07

1.4K 101 0
                                    

Jangan memikirkan lagi apa yang telah kau ikhlaskan.
Rasanya tidak sakit, tapi kamu akan semakin terbelenggu.

♡♡♡

Aku menggeliat sembari merenggangkan tubuhku yang rasanya remuk redam. Aku merenggangkan tubuh dengan gaya paling buruk yang pernah disaksikan jin-jin penunggu kamarku dengan cara memutar-mutarkan posisi tubuh, posisi yang selalu kulakukan tiap kali bangun tidur.  Aku akan berhenti apabila kakiku telah berada diatas bantal dengan kepala yang hampir menyentuh lantai.

Aneh dan tidak wajar untuk seorang gadis sepertiku. Beruntung minggu pagi ini, aku dapat menjadi anak yang tahu diri  karena bisa bangun pagi, mungkin setidaknya aku dapat membantu mama sedikit, atau mengacau?
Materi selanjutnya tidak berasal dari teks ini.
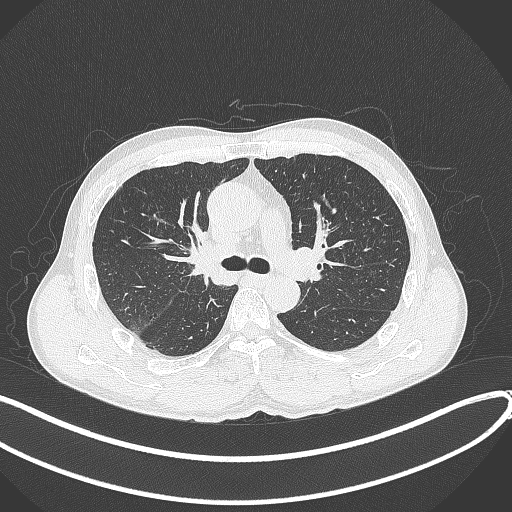
Chest CT, one axial slice; slice 245 of 409 in the series (ordered by position); reconstruction kernel B70f; 120 kVp; lung window (W 1500 / L -600 HU); 1 mm slice thickness; 512 × 512 image matrix, field of view 400 × 400 mm. Male patient, age 53 years. Case-level facts recorded for this patient, not image findings: clinical TNM (as recorded): T1b N0 M0.
Annotated regions visible in this slice (bounding box drawn by a radiologist):
- lung tumour (recorded histology: squamous cell carcinoma): bounding box (x1, y1, x2, y2) in pixels: (180, 219, 233, 287)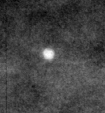
Cropped region of a digitized screen-film mammogram centred on a radiologist-marked abnormality, right breast, CC view, BI-RADS breast density category 3 (scale 1–4).
Marked abnormality: calcifications, morphology round and regular / lucent center; BI-RADS assessment category 2; benign without callback (not worked up further).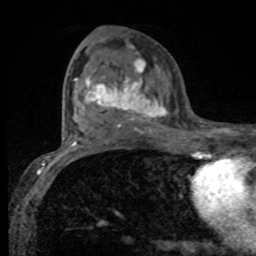
Breast MRI, one axial slice; position 45 of 80 along the scan axis; cropped to one breast; dynamic contrast-enhanced series, time point 2 of 8 at this slice position (early post-contrast); 1.5 T; TE 4.2 ms, TR 7 ms; 256 × 256 image matrix. Female patient.
Annotated regions visible in this slice (semi-automatic segmentation, software-assisted and operator-edited):
- enhancing-tissue mask used for the functional tumour volume (all voxels passing the contrast-enhancement thresholds inside the analysis volume; usually the tumour): box from (x=75, y=58) to (x=168, y=132) px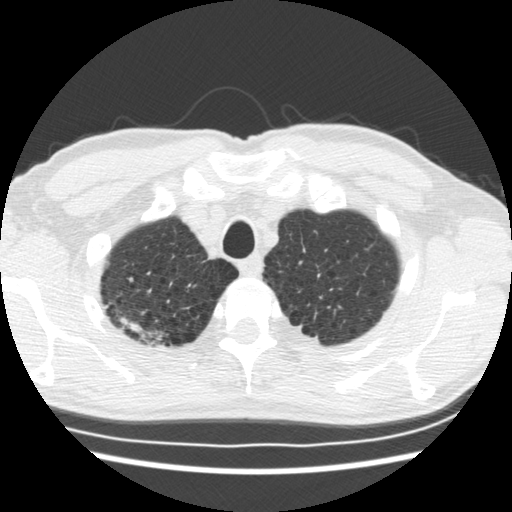
Low-dose screening chest CT, one axial slice; slice 157 of 183 in the series (ordered by position); reconstruction kernel STANDARD; 120 kVp; lung window (W 1500 / L -600 HU); 2.5 mm slice thickness; 512 × 512 image matrix, field of view 339 × 339 mm.
Outlined on this slice (manually delineated by an expert):
- lesion 1 (tumor, upper lobe of right lung): bounding box [x1, y1, x2, y2] px = [119, 316, 163, 343]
Memikirkan itu aku jadi terduduk di ranjang.

Sangat tidak salah sebenarnya Ibu Kartini memperjuangkan hak-hak wanita atau Emansipasi wanita, dimana seorang wanita dan lelaki mempunyai hak yang sama. Tapi yang memprihatinkan didunia ini apabila kata Emansipasi disalahgunakan. Banyak wanita yang kadang melupakan kewajibannya sebagai  seorang istri dan ibu rumah tangga.

Seperti, seorang istri yang kebanyakan ini melupakan tugasnya karena sibuk berkarir mengejar cita-citanya atas nama emansipasi dan melupakan suami. Lantas jika suami meninggalkannya, si Istri malah merasa menjadi korban. Lalu siapa yang salah disini, apakah emansipasi?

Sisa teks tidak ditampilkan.